Title:Improving Query Parsing for AskReaxys (at Elsevier)
Institute:University of Twente (HMI)
Place:Enschede The Netherlands
Type:final project
Start date:1 februari 2017
End date:not present
HMI ContactMariƫt Theune



Elsevier is the world's biggest scientific publisher, established in 1880. Elsevier publishes over 2,500 impactful journals including Tetrahedron, Cell and The Lancet. Flagship products include ScienceDirect, Scopus and Reaxys. Increasingly, Elsevier is becoming a major scientific information provider. For specific domains, structured scientific knowledge is extracted for querying and searching from millions of Elsevier and third-party scientific publications (journals, patents and books). In this way, Elsevier is positioning itself as the leading information provider for the scientific and corporate research community.

Task Description

Reaxys is a chemistry knowledge base. The knowledge in Reaxys is extracted and compiled from articles and patents. AskReaxys is a search interface for Reaxys. AskReaxys allows users to input queries in natural language. Query parsing is to translate the user queries into internal structured queries which can be executed to find related information in the Reaxys knowledge base.

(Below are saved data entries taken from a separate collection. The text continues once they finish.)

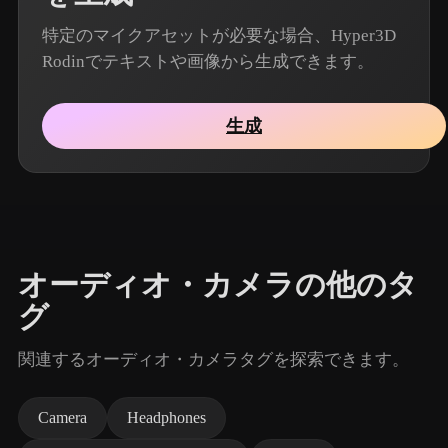
特定のマイクアセットが必要な場合、Hyper3D
Rodinでテキストや画像から生成できます。
生成
オーディオ・カメラの他のタ
グ
関連するオーディオ・カメラタグを探索できます。
Camera
Headphones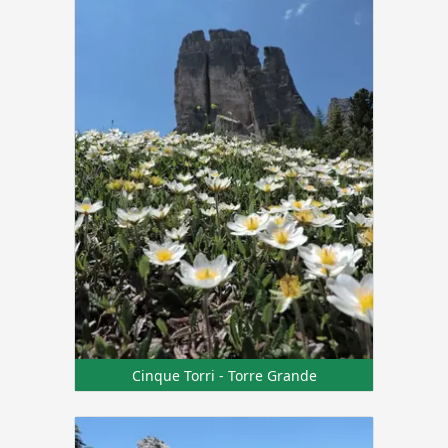
Cinque Torri - Torre Grande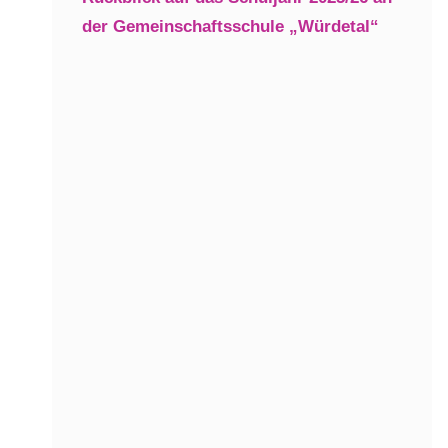
der Gemeinschaftsschule „Würdetal“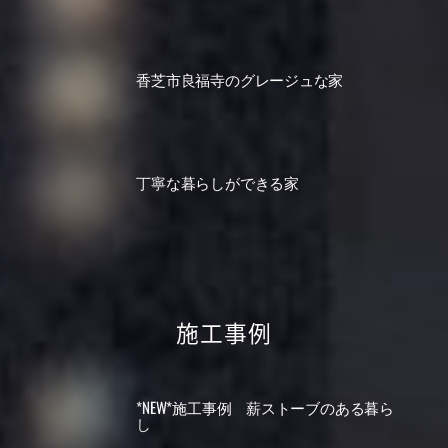
香芝市良福寺のグレージュな家
丁寧な暮らしができる家
施工事例
*NEW*施工事例 薪ストーブのある暮ら
し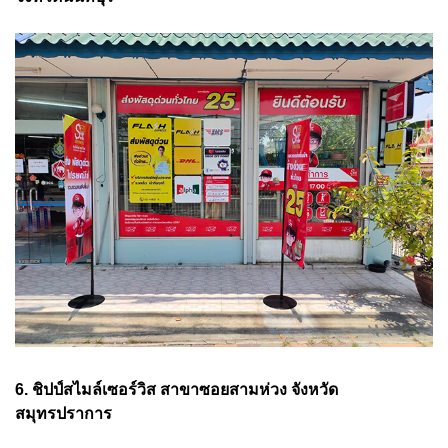
6. ชิปป์สไมล์เซอร์วิส สาขาซอยสามห่วง จังหวัด
สมุทรปราการ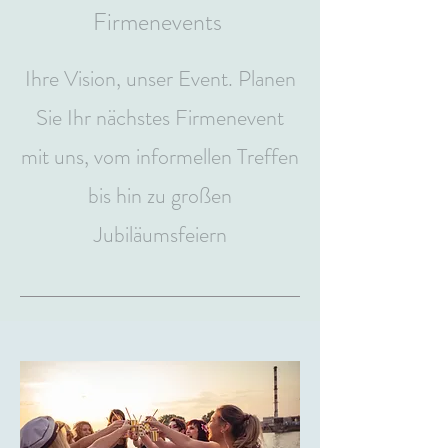
Firmenevents
Ihre Vision, unser Event. Planen
Sie Ihr nächstes Firmenevent
mit uns, vom informellen Treffen
bis hin zu großen
Jubiläumsfeiern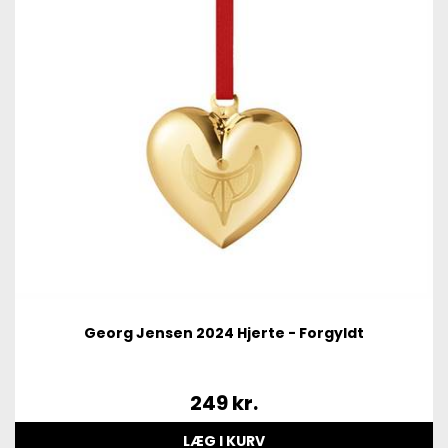
Georg Jensen 2024 Hjerte - Forgyldt
249
kr.
LÆG I KURV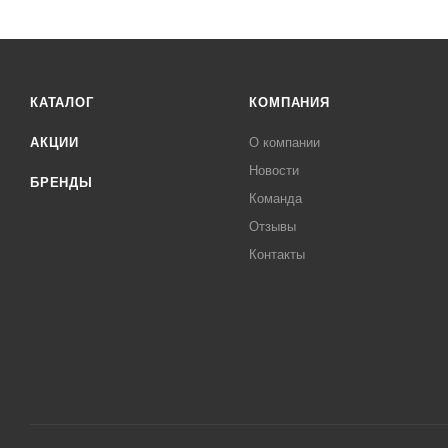
КАТАЛОГ
КОМПАНИЯ
АКЦИИ
О компании
Новости
БРЕНДЫ
Команда
Отзывы
Контакты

One important subtask of this is author name recognition: recognize and disambiguate author names in the user queries. A previous UT intern student made a good start on this task that we expect to continue and see the improved results.
Depending on interests, many other work items can identified, such as chemical name recognition, user purpose classification, patent number recognition, relevance ranking of the returned results, etc. Students are encouraged to explore new techniques and publish their work as papers.

Students have the opportunity to work with Elsevier's powerful Spark cluster in the Databricks framework.

Location: Amsterdam or Frankfurt.

Host Group: NLP group, Content & Innovation, Operations, Elsevier.